▶ [Explora el material]
[a] Responde estas preguntas sobre el texto acerca de la soledad:
(i) Según el primer comentario, ¿qué se nombra junto con el egoísmo como uno de los problemas de este mundo?
(ii) De las dos posibilidades que plantea el segundo comentario, ¿por cuál vota quien lo escribe?
(iii) ¿Qué dicen en el barrio de quien escribe el segundo comentario?
[b] Prosigue el texto sobre la soledad a partir de su última frase.

▶ [Fragmento del texto]

Uno de los problemas de este mundo es la soledad y el egoísmo, el yo perpetuo, que no nos deja ver a los demás. Gran artículo. http://hjoselasso.blogspot.com http://todojuegosyconsolas.blogspot.com
La cuestión es ¿la vida moderna, y lo que conlleva, Internet, la TV, los dúplex del extrarradio, las parejas en las que ambos miembros trabajan, las guarderías, el servicio a domicilio de Mercadona, todo eso, nos hace más solitarios, o, simplemente, nos hace más fácil percatarnos de que la alienación existe, y abunda como siempre ha abundado? Cada uno habla de la feria como le va en ella, pero yo voto por lo segundo. Sin Internet, no nos hubiéramos enterado de la tragedia y ejemplo de este chico, y en todos los barrios hay una loca que vive sola con una legión de gatos (por poner un ejemplo, en mi barrio dicen que soy yo), pero sin los nuevos medios, tampoco los usuarios de LD nos hubiéramos enterado de la tragedia concreta del barrio de Fabián. (sigue en el siguiente comentario)

▶ [Extractos de datos]
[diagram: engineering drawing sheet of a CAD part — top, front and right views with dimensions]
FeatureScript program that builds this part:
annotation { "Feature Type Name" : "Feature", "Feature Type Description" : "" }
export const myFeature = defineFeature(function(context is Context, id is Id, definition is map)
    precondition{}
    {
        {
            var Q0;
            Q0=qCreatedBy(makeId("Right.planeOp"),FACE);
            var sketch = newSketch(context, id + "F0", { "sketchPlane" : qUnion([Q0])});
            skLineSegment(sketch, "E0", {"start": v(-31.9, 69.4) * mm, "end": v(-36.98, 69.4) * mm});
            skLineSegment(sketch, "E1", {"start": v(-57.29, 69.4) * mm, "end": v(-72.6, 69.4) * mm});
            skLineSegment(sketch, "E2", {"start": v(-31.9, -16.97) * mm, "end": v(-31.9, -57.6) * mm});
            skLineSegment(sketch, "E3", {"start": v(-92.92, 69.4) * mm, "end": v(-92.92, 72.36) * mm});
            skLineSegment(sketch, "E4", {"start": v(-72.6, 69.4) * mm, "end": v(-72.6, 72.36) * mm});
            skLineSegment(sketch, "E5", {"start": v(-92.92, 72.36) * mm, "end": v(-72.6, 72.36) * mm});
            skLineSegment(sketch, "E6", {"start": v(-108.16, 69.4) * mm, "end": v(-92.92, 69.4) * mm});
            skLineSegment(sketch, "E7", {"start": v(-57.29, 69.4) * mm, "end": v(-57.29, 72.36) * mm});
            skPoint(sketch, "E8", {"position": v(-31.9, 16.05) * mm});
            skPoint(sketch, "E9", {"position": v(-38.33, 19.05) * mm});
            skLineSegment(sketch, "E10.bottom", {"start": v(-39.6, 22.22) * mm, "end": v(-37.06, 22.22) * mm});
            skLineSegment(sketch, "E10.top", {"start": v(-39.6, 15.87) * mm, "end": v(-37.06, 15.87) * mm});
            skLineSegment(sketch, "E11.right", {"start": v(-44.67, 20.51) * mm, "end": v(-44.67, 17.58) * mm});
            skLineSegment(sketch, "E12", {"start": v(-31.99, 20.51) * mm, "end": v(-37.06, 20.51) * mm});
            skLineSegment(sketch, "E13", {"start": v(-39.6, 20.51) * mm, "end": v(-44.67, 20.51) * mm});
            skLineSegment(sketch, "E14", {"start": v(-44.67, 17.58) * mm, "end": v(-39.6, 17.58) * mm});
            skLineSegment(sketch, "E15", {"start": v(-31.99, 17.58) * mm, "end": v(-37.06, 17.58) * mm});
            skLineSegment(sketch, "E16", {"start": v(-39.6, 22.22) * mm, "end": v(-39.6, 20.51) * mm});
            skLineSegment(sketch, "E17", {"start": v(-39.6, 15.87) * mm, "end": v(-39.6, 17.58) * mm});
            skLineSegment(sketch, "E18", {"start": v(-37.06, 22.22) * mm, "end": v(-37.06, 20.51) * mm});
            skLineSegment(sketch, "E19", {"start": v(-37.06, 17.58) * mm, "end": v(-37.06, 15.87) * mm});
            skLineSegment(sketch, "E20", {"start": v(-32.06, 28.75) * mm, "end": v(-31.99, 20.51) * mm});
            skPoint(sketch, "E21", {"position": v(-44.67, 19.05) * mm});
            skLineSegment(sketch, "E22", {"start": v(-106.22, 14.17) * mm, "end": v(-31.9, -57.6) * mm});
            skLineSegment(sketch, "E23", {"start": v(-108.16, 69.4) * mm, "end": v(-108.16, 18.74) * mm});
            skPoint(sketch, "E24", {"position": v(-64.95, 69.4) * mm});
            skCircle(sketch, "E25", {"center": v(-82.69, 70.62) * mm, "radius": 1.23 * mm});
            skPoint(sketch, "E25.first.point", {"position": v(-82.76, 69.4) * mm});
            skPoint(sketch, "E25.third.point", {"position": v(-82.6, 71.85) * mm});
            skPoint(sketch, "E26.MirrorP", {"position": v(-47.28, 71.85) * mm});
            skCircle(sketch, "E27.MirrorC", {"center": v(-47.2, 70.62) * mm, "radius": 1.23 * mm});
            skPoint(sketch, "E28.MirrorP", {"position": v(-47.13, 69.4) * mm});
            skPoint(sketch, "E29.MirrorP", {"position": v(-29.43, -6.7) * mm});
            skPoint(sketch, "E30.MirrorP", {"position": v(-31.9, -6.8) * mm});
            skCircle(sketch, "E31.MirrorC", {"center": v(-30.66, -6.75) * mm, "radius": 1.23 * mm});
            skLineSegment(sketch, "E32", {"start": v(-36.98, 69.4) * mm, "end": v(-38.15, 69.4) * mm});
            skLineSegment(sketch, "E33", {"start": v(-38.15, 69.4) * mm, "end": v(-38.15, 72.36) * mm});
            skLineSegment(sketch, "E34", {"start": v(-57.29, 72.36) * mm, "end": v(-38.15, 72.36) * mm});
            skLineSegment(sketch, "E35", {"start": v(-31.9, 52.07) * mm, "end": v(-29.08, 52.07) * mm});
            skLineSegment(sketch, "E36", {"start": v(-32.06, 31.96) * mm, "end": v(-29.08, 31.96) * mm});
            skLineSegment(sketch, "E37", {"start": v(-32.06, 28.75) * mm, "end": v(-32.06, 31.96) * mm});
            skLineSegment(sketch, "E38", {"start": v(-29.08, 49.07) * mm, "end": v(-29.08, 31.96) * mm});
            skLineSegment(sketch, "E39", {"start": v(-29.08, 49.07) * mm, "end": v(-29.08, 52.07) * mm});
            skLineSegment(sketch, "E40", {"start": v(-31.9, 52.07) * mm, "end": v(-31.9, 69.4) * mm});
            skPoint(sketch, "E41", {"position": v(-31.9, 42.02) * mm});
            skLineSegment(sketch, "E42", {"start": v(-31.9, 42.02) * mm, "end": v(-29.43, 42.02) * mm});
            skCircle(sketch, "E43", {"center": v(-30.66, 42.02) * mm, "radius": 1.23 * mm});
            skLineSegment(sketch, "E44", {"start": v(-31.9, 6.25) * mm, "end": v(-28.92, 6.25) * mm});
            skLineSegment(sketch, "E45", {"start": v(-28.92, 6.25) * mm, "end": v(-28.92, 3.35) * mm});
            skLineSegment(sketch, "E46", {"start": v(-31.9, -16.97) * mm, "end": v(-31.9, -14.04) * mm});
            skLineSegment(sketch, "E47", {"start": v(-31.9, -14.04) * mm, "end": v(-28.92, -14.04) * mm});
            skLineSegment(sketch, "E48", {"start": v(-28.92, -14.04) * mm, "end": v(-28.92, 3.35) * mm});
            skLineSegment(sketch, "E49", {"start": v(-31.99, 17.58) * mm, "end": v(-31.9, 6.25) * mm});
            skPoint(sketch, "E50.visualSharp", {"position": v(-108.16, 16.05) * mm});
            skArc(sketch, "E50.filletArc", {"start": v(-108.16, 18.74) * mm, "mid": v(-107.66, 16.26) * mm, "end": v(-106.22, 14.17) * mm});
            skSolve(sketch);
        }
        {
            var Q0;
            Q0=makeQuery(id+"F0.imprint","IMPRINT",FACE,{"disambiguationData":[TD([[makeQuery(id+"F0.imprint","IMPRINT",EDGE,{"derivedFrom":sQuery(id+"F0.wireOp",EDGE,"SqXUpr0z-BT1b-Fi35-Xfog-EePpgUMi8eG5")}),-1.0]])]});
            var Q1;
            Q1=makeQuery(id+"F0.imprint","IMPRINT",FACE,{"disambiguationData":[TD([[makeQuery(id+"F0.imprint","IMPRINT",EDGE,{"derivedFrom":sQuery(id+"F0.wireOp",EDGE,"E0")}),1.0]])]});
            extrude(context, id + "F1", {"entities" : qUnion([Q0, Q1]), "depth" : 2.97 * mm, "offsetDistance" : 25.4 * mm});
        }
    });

▶ [Respuestas]
[a]
(i) La soledad.
(ii) Por la segunda: que la vida moderna simplemente hace más fácil percatarse de que la alienación existe y abunda como siempre ha abundado.
(iii) Que la loca que vive sola con una legión de gatos es quien escribe.

[b]
Así que mi visión es (relativamente) optimista. Siempre hay solitarios, y todo el mundo muere solo, pero la vida moderna, con todos sus inconvenientes, también ha socavado un estilo de vida vecinal e invasivo aparentemente más paternal y solidario, pero que devenía frecuentemente un opresivo régimen del "qué dirán" jalonado de muchos exilios interiores, como en aquella película, "Calle Mayor" de Bardem (con perdón). Al menos yo y muchos "frikis" como yo, con la vida moderna, vamos tirando. Cuando a los 17 años decidí dejar de ver la tele ya sabía que me aguardaba una vida solitaria en la que casi nadie de mis conocidos leería los mismos libros, se interesaría por los mismos temas ni tendría mis mismas ideas. ¡Y por aquel entonces la www era un sueño! Pero con Internet (y sabiendo inglés) muy raro tiene que ser uno para no encontrar varios miles de potenciales amigos con los que se tenga mucho en común. La misma Libertad Digital tiene un mucho de reducto de liberales, que en España somos no poco huérfanos. Y un último consejo para padres con hijos en vías de educación, en este país que es un corralito cultural: saber inglés te hace libre. Y ligas más.
Escribe usted como los ángeles, Sr. Fabián. ¿Tiene publicado ya algún libro?